Work to be completed ▸
The data that follows must be transcribed in full and exactly, minus the pictures.

Data for the task ▸
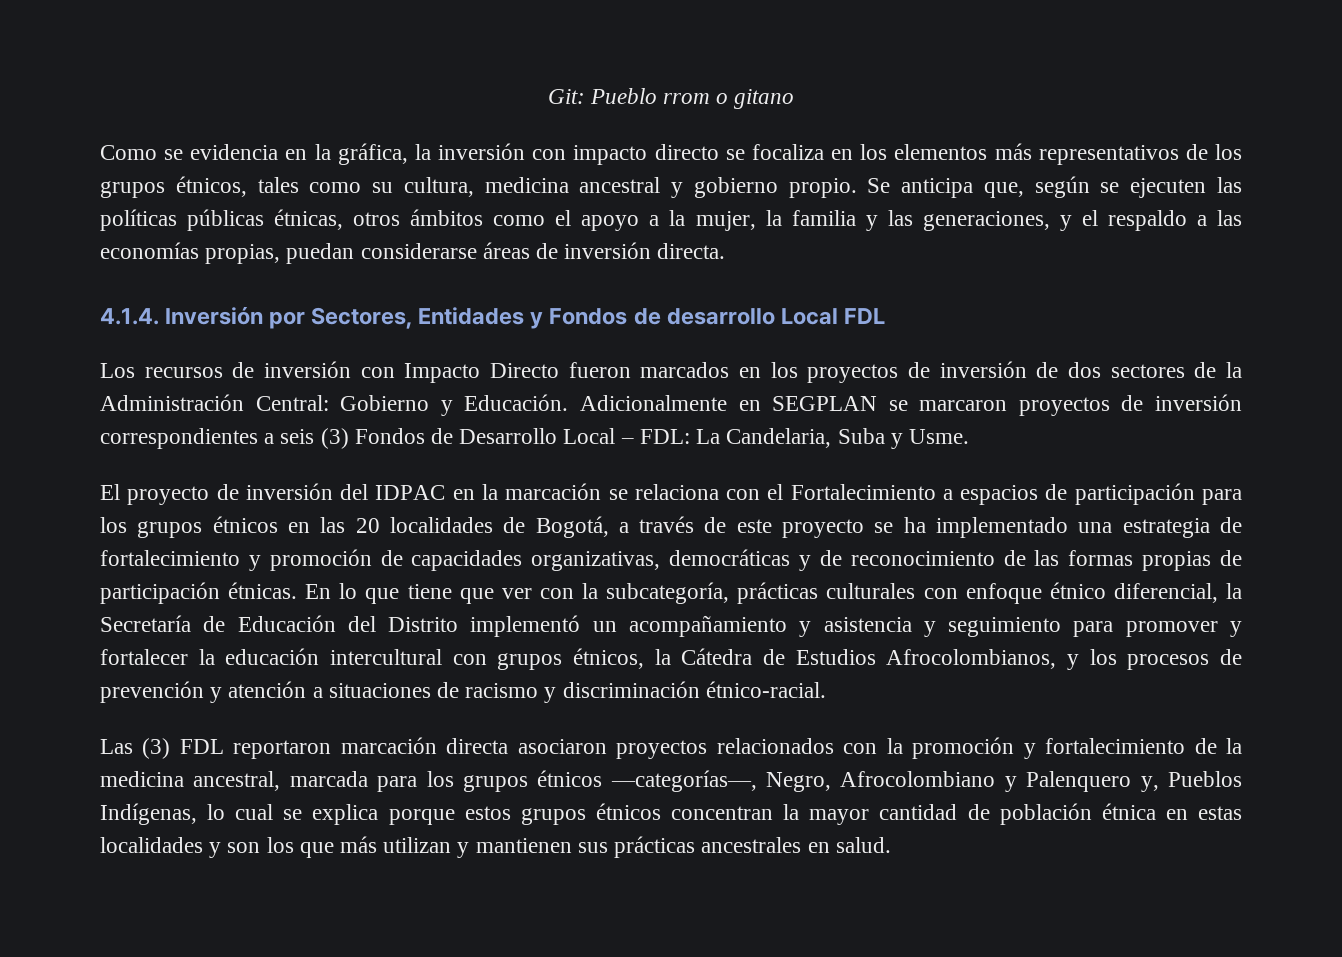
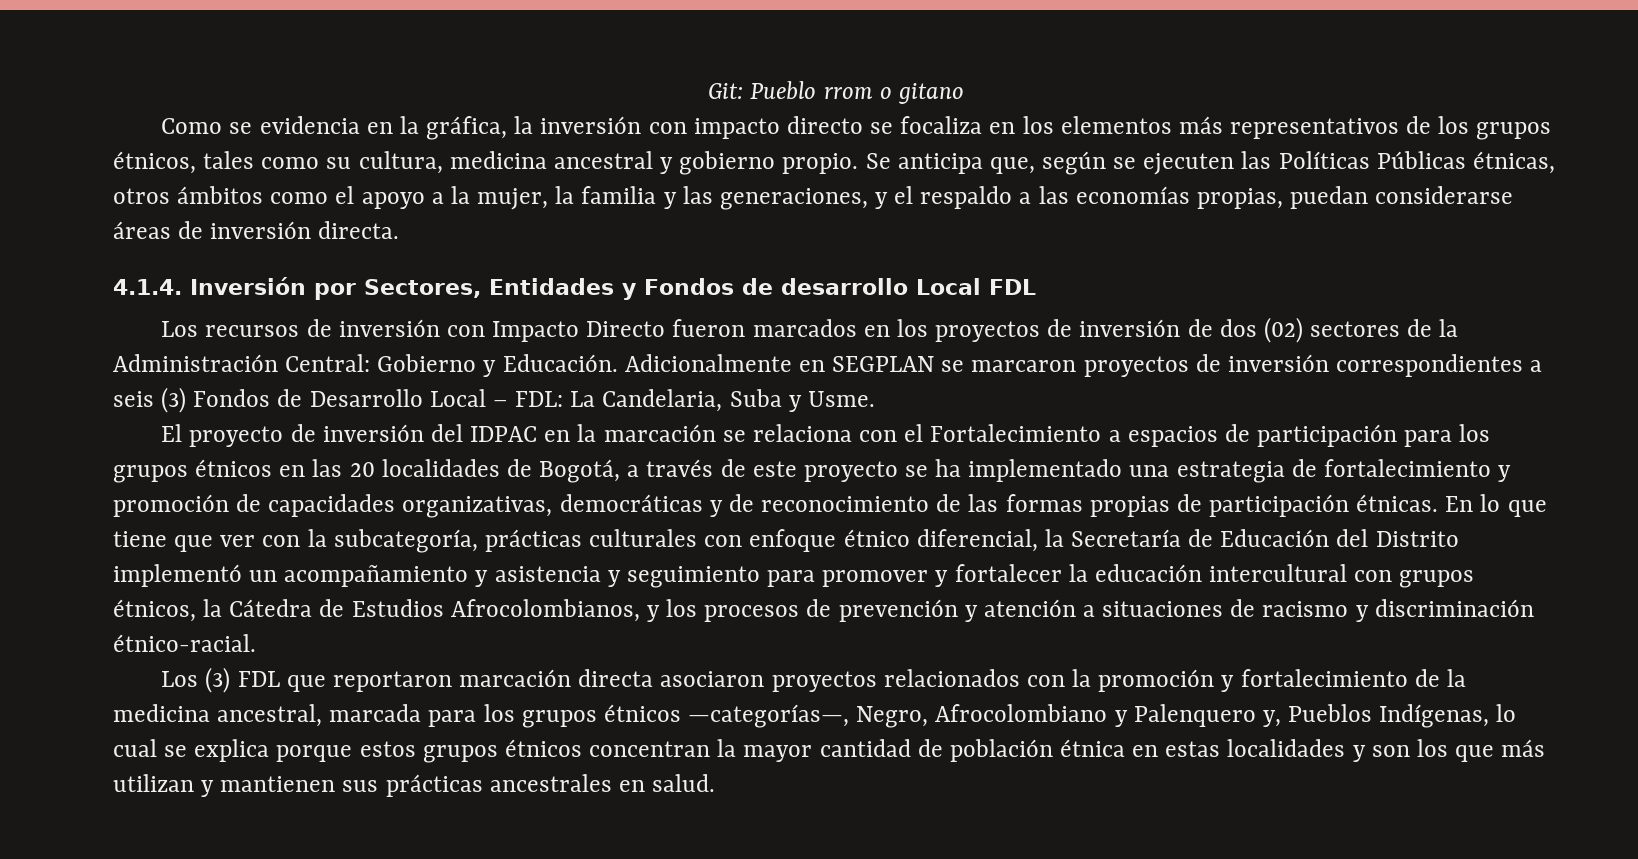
[100,209,265,231] políticas públicas -> [1278,151,1466,169] Políticas Públicas
(1101, 370) none -> [1263,317,1303,343] (02)
[100,739,133,754] Las -> [161,671,199,687] Los
(224, 746) none -> [286,675,326,692] que

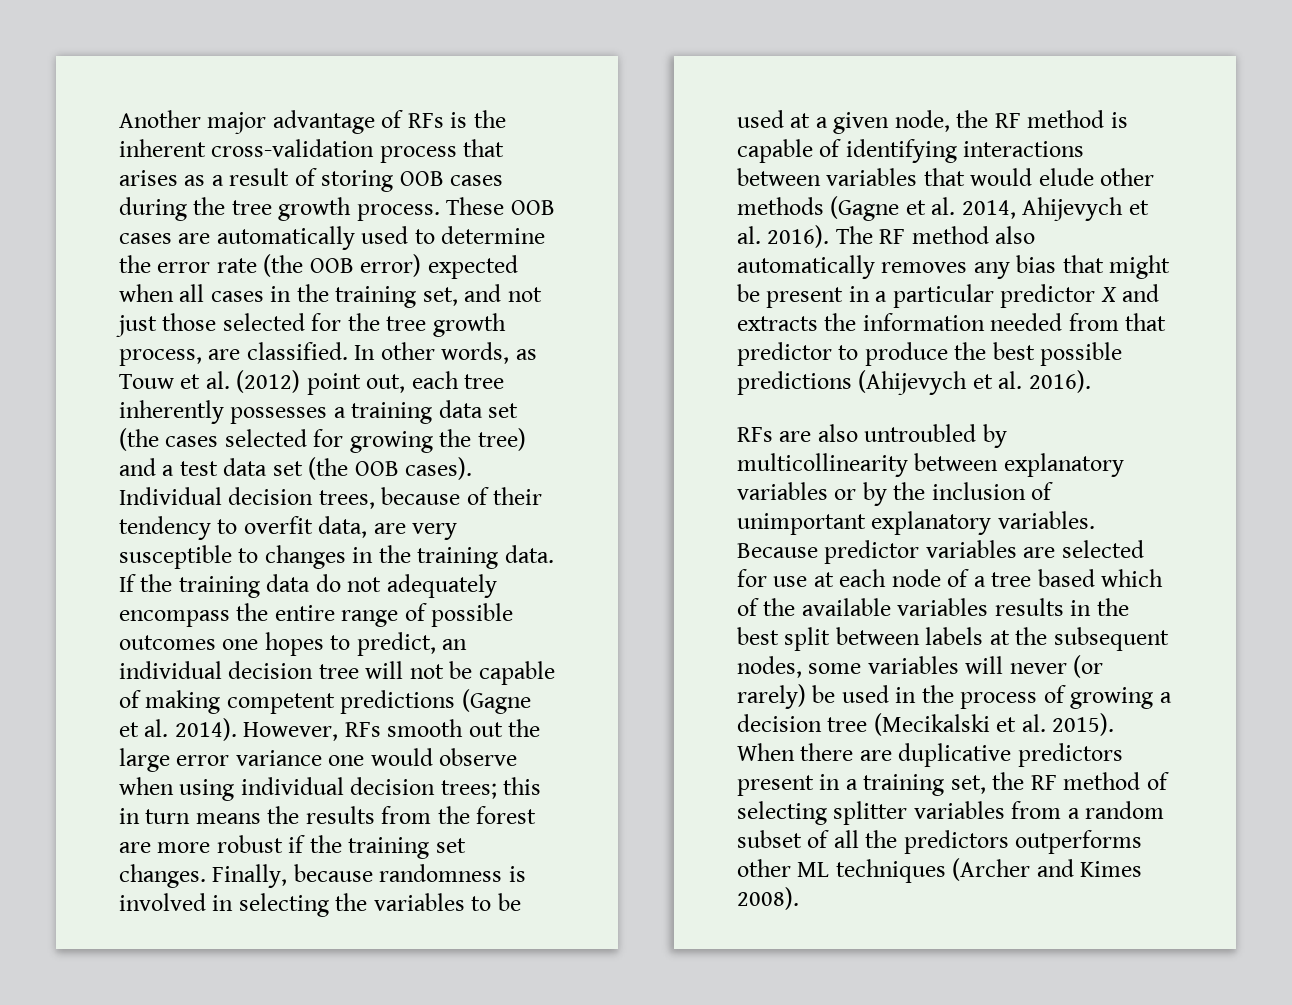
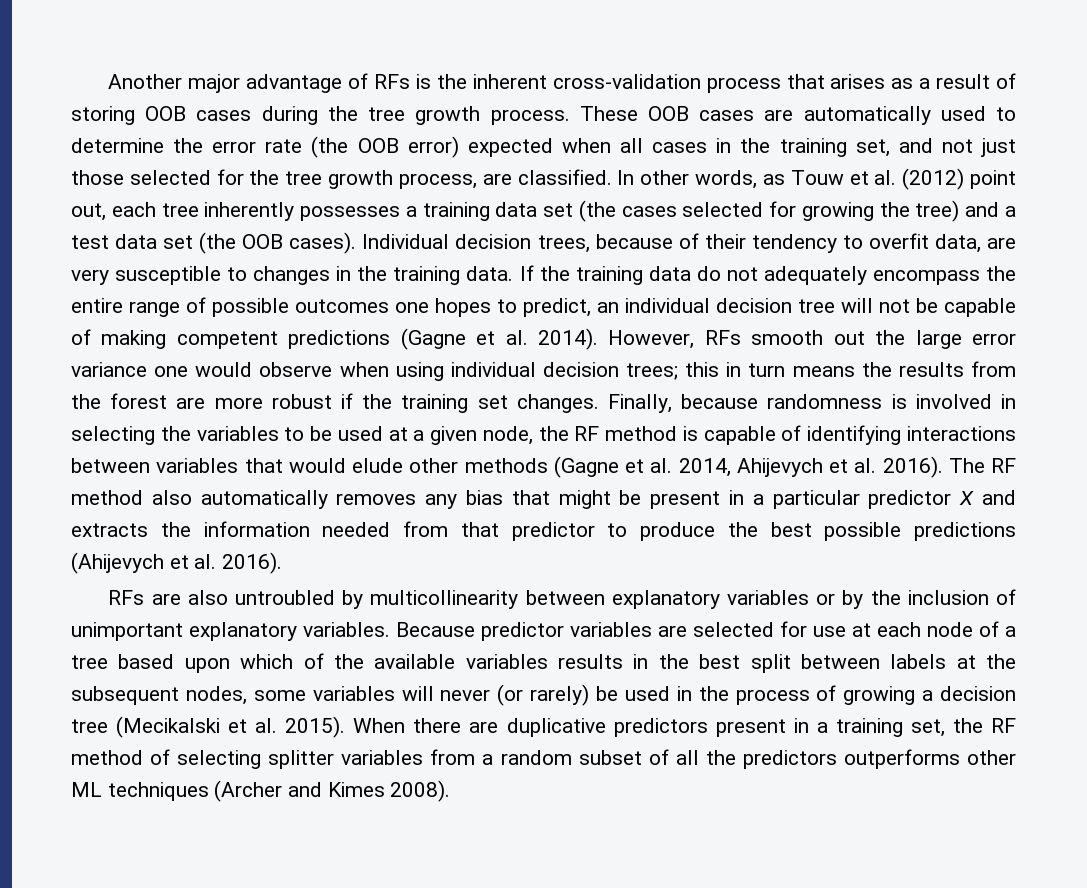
(1095, 578) none -> [184,658,230,673] upon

Answer ▸
[100,209,265,231] políticas públicas -> [1278,151,1466,169] Políticas Públicas
(1101, 370) none -> [1263,317,1303,343] (02)
[100,739,133,754] Las -> [161,671,199,687] Los
(224, 746) none -> [286,675,326,692] que

(1095, 578) none -> [184,658,230,673] upon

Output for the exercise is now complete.